▶ Problem: Keep the pictures out. Copy every line of the listing exactly.

▶ Supplied material:

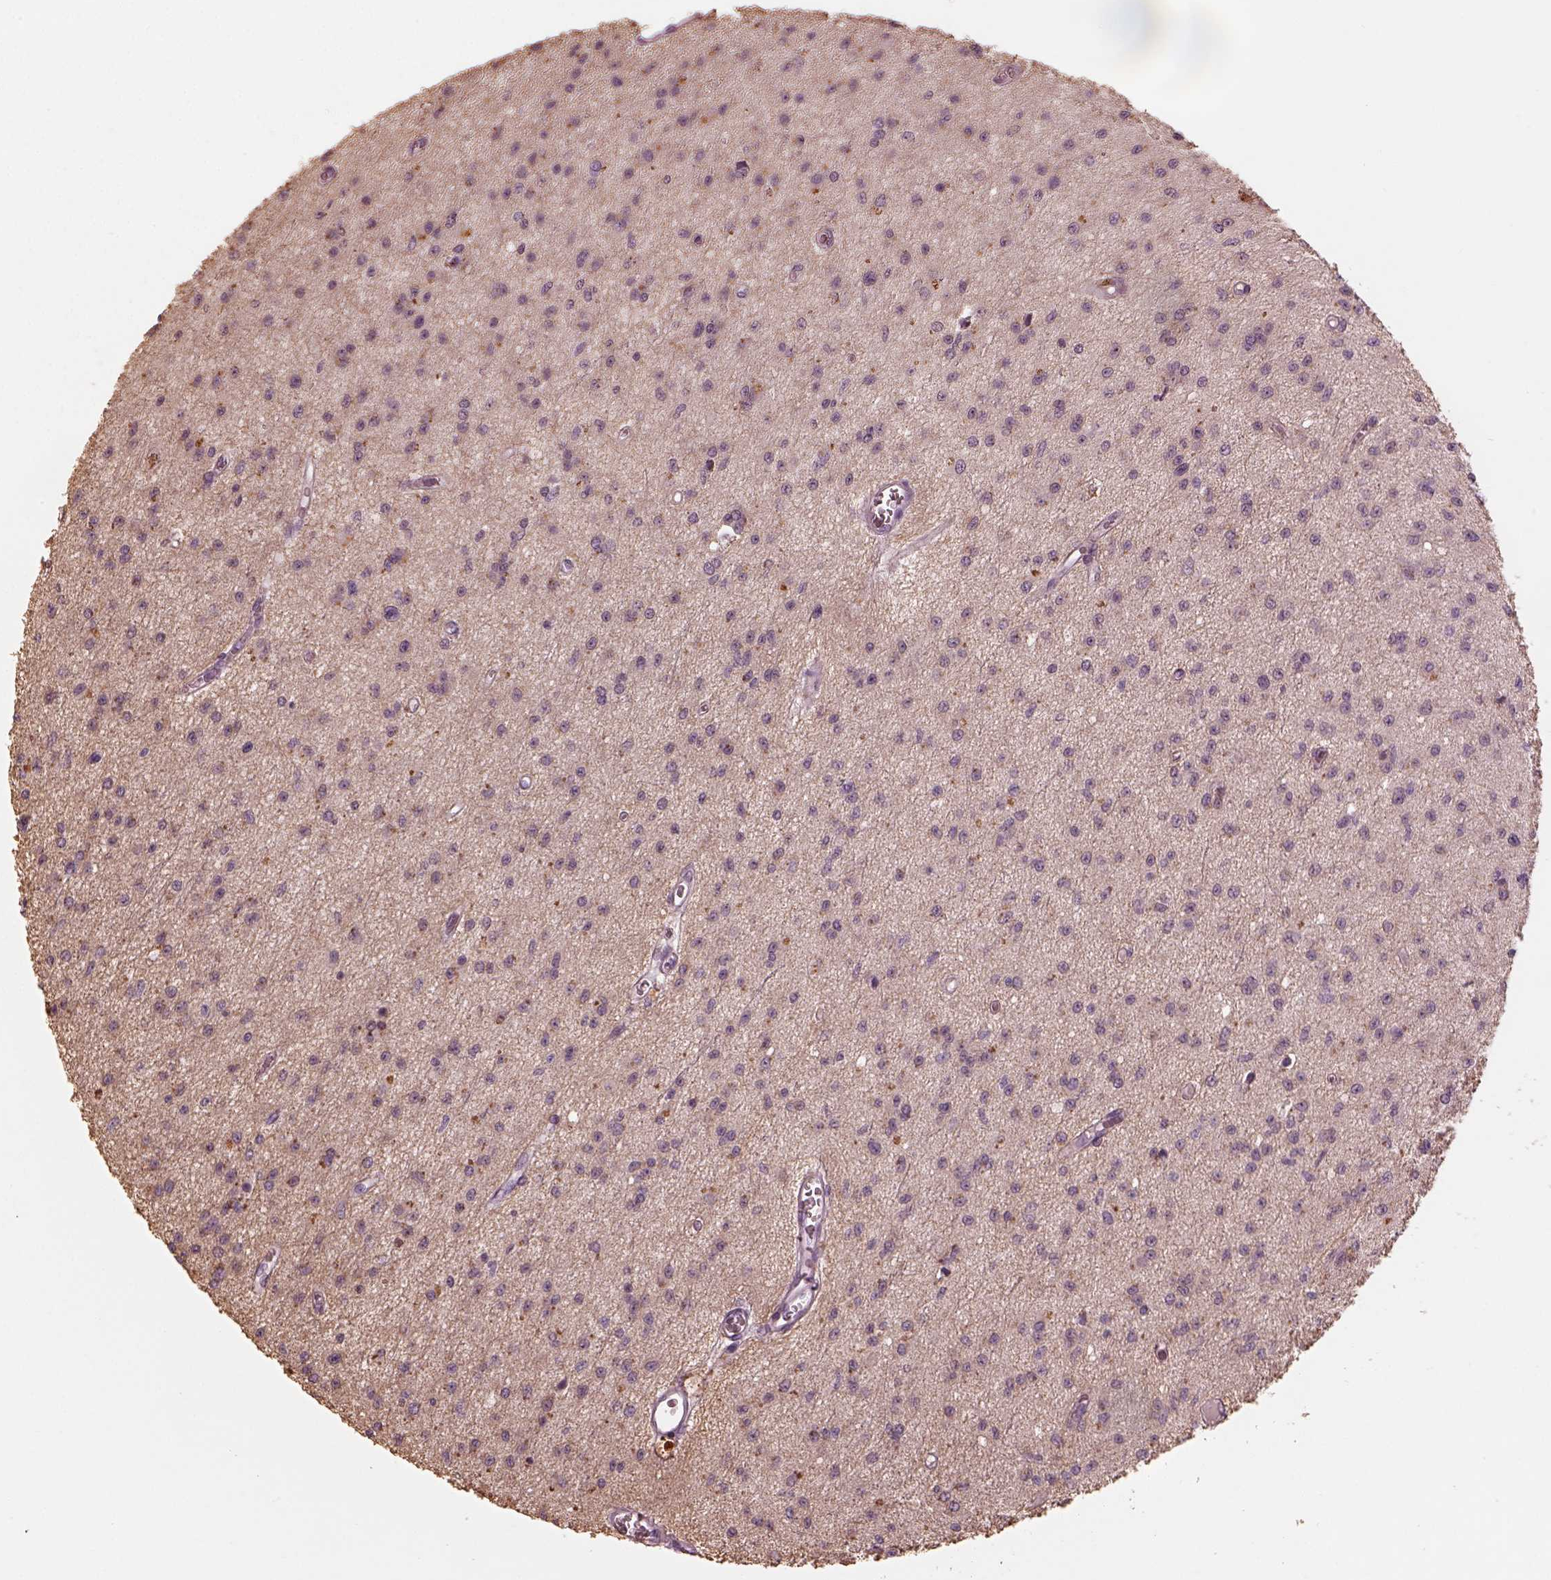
{"staining": {"intensity": "weak", "quantity": "<25%", "location": "cytoplasmic/membranous"}, "tissue": "glioma", "cell_type": "Tumor cells", "image_type": "cancer", "snomed": [{"axis": "morphology", "description": "Glioma, malignant, Low grade"}, {"axis": "topography", "description": "Brain"}], "caption": "Immunohistochemistry micrograph of neoplastic tissue: human low-grade glioma (malignant) stained with DAB shows no significant protein positivity in tumor cells.", "gene": "MIA", "patient": {"sex": "female", "age": 45}}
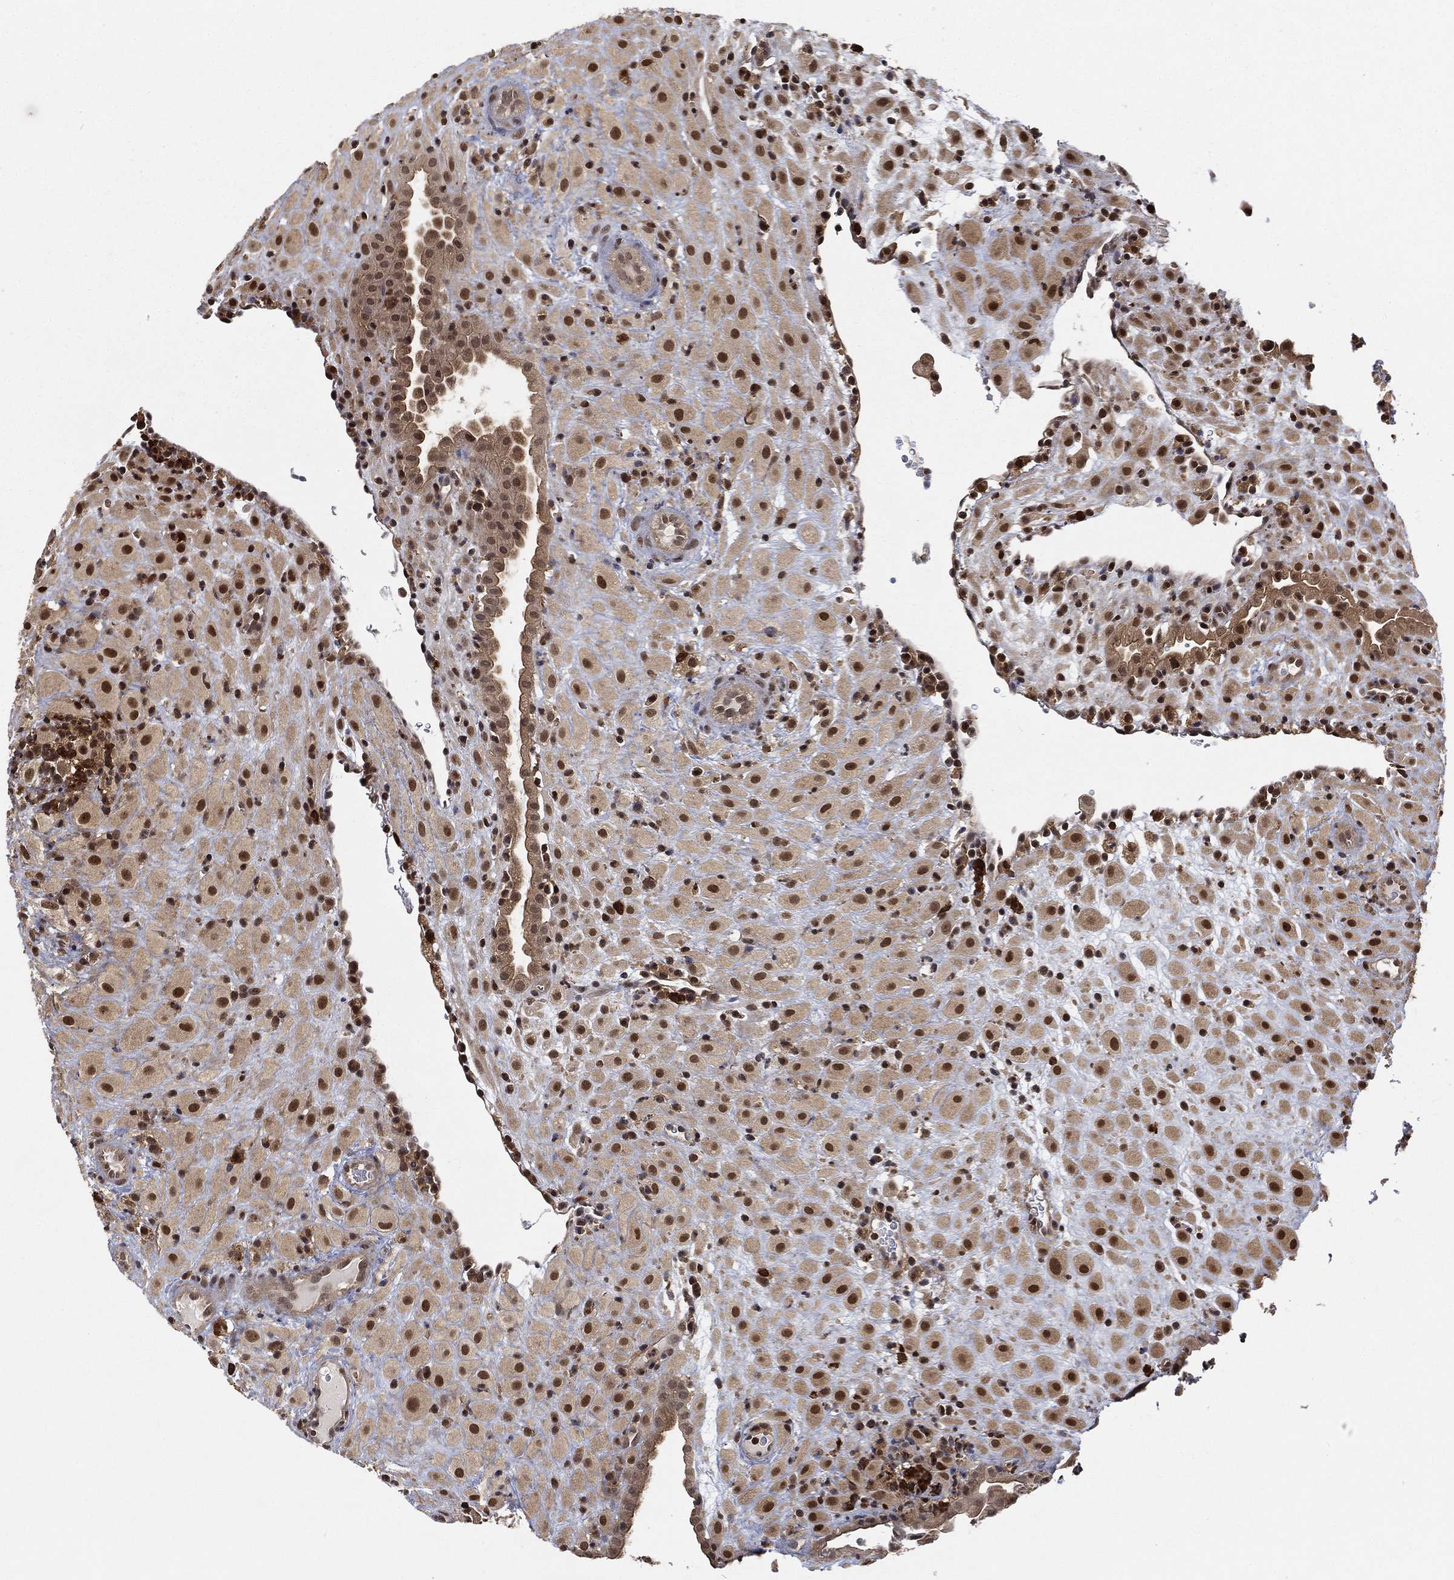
{"staining": {"intensity": "strong", "quantity": ">75%", "location": "nuclear"}, "tissue": "placenta", "cell_type": "Decidual cells", "image_type": "normal", "snomed": [{"axis": "morphology", "description": "Normal tissue, NOS"}, {"axis": "topography", "description": "Placenta"}], "caption": "Decidual cells demonstrate high levels of strong nuclear staining in about >75% of cells in benign human placenta. (Brightfield microscopy of DAB IHC at high magnification).", "gene": "WDR26", "patient": {"sex": "female", "age": 19}}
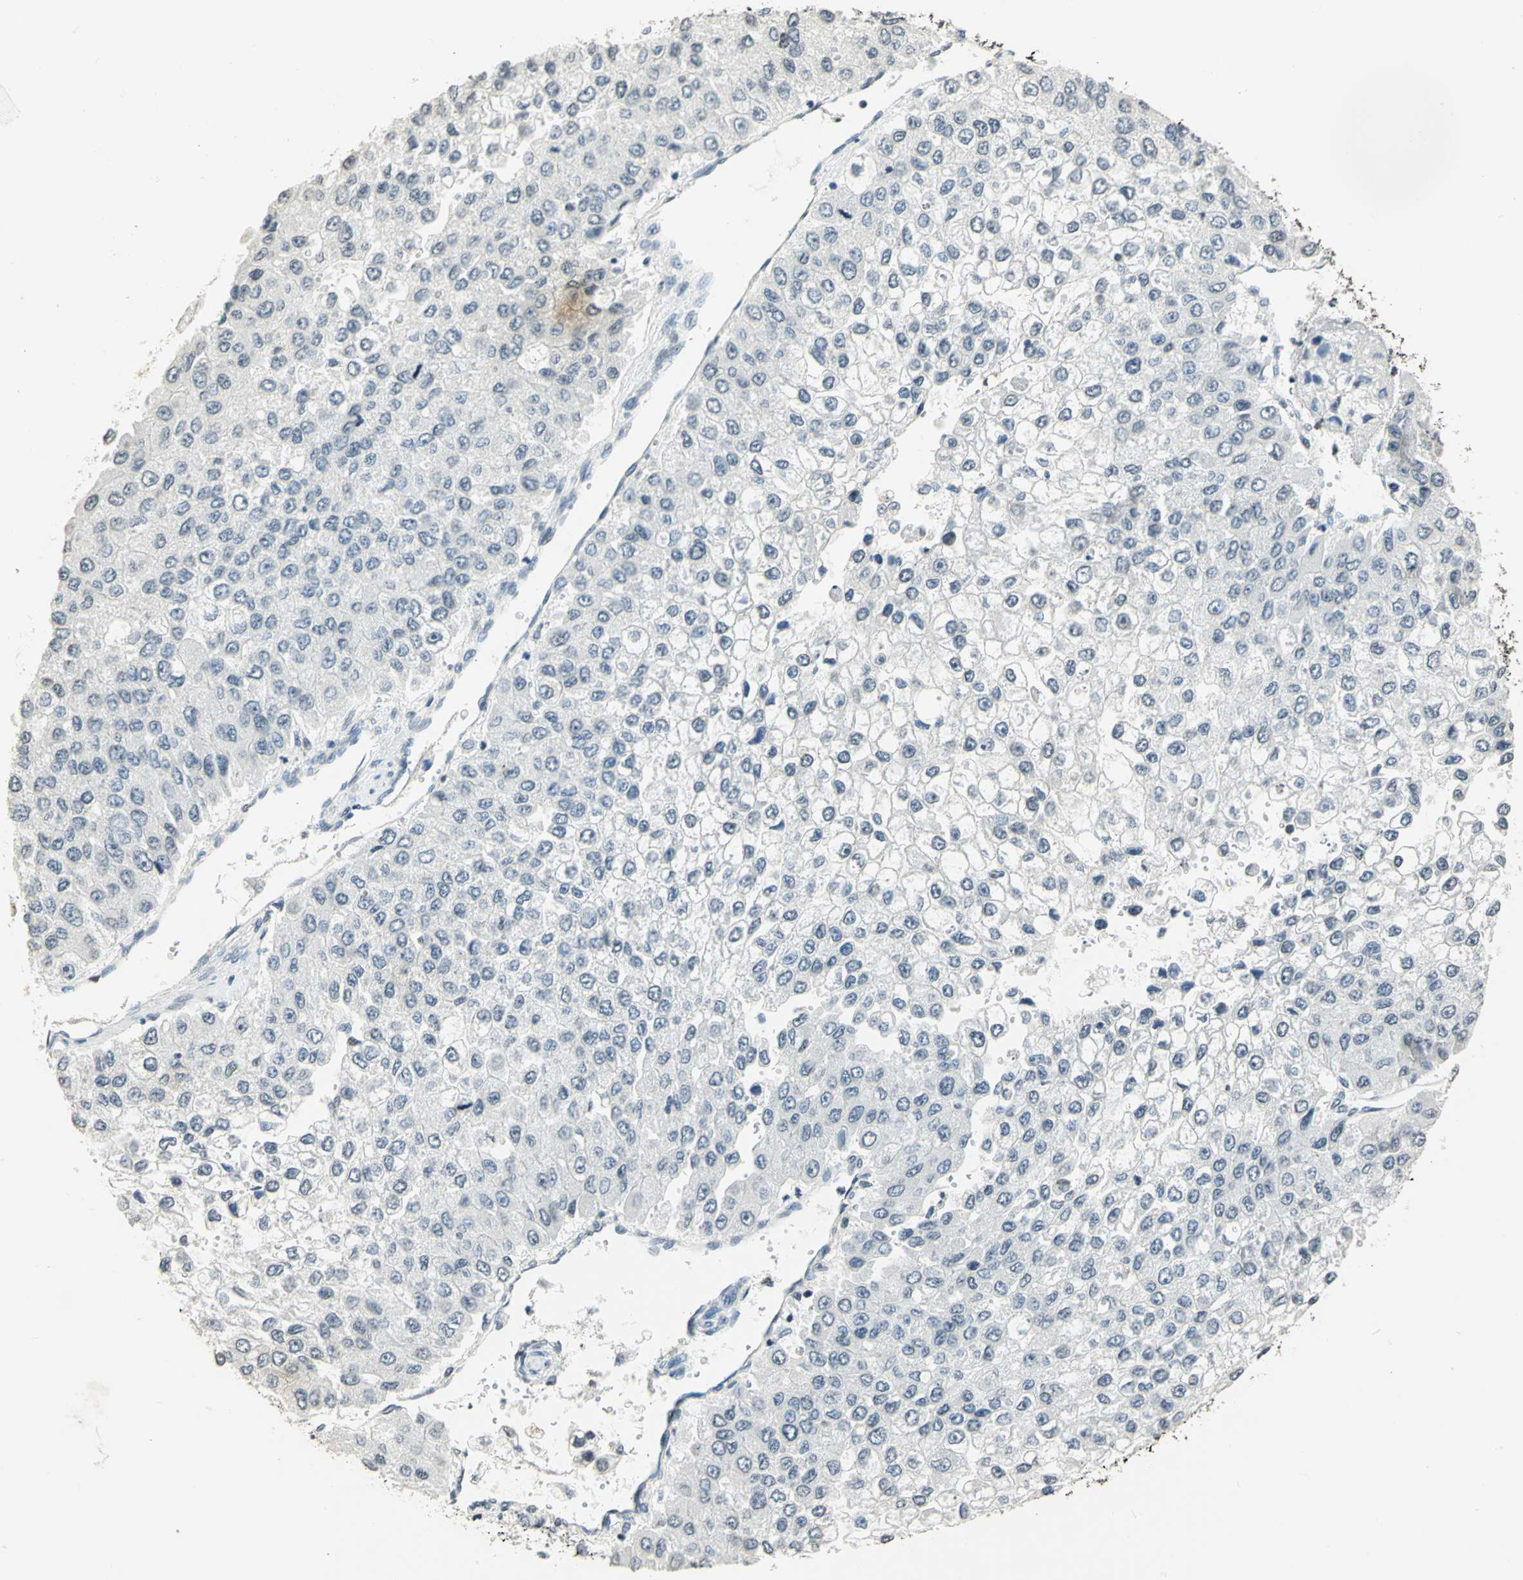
{"staining": {"intensity": "negative", "quantity": "none", "location": "none"}, "tissue": "liver cancer", "cell_type": "Tumor cells", "image_type": "cancer", "snomed": [{"axis": "morphology", "description": "Carcinoma, Hepatocellular, NOS"}, {"axis": "topography", "description": "Liver"}], "caption": "The immunohistochemistry (IHC) photomicrograph has no significant expression in tumor cells of liver cancer tissue.", "gene": "DNAJB6", "patient": {"sex": "female", "age": 66}}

▶ Written solution:
{"staining": {"intensity": "weak", "quantity": "<25%", "location": "cytoplasmic/membranous"}, "tissue": "glioma", "cell_type": "Tumor cells", "image_type": "cancer", "snomed": [{"axis": "morphology", "description": "Glioma, malignant, Low grade"}, {"axis": "topography", "description": "Brain"}], "caption": "Immunohistochemistry micrograph of neoplastic tissue: human low-grade glioma (malignant) stained with DAB shows no significant protein positivity in tumor cells.", "gene": "MIA", "patient": {"sex": "female", "age": 45}}
{"staining": {"intensity": "strong", "quantity": ">75%", "location": "nuclear"}, "tissue": "placenta", "cell_type": "Decidual cells", "image_type": "normal", "snomed": [{"axis": "morphology", "description": "Normal tissue, NOS"}, {"axis": "topography", "description": "Placenta"}], "caption": "Decidual cells demonstrate high levels of strong nuclear staining in about >75% of cells in benign human placenta. (Brightfield microscopy of DAB IHC at high magnification).", "gene": "WDR26", "patient": {"sex": "female", "age": 19}}
{"staining": {"intensity": "negative", "quantity": "none", "location": "none"}, "tissue": "liver cancer", "cell_type": "Tumor cells", "image_type": "cancer", "snomed": [{"axis": "morphology", "description": "Carcinoma, Hepatocellular, NOS"}, {"axis": "topography", "description": "Liver"}], "caption": "The immunohistochemistry (IHC) photomicrograph has no significant expression in tumor cells of liver cancer tissue.", "gene": "DNAJB6", "patient": {"sex": "female", "age": 66}}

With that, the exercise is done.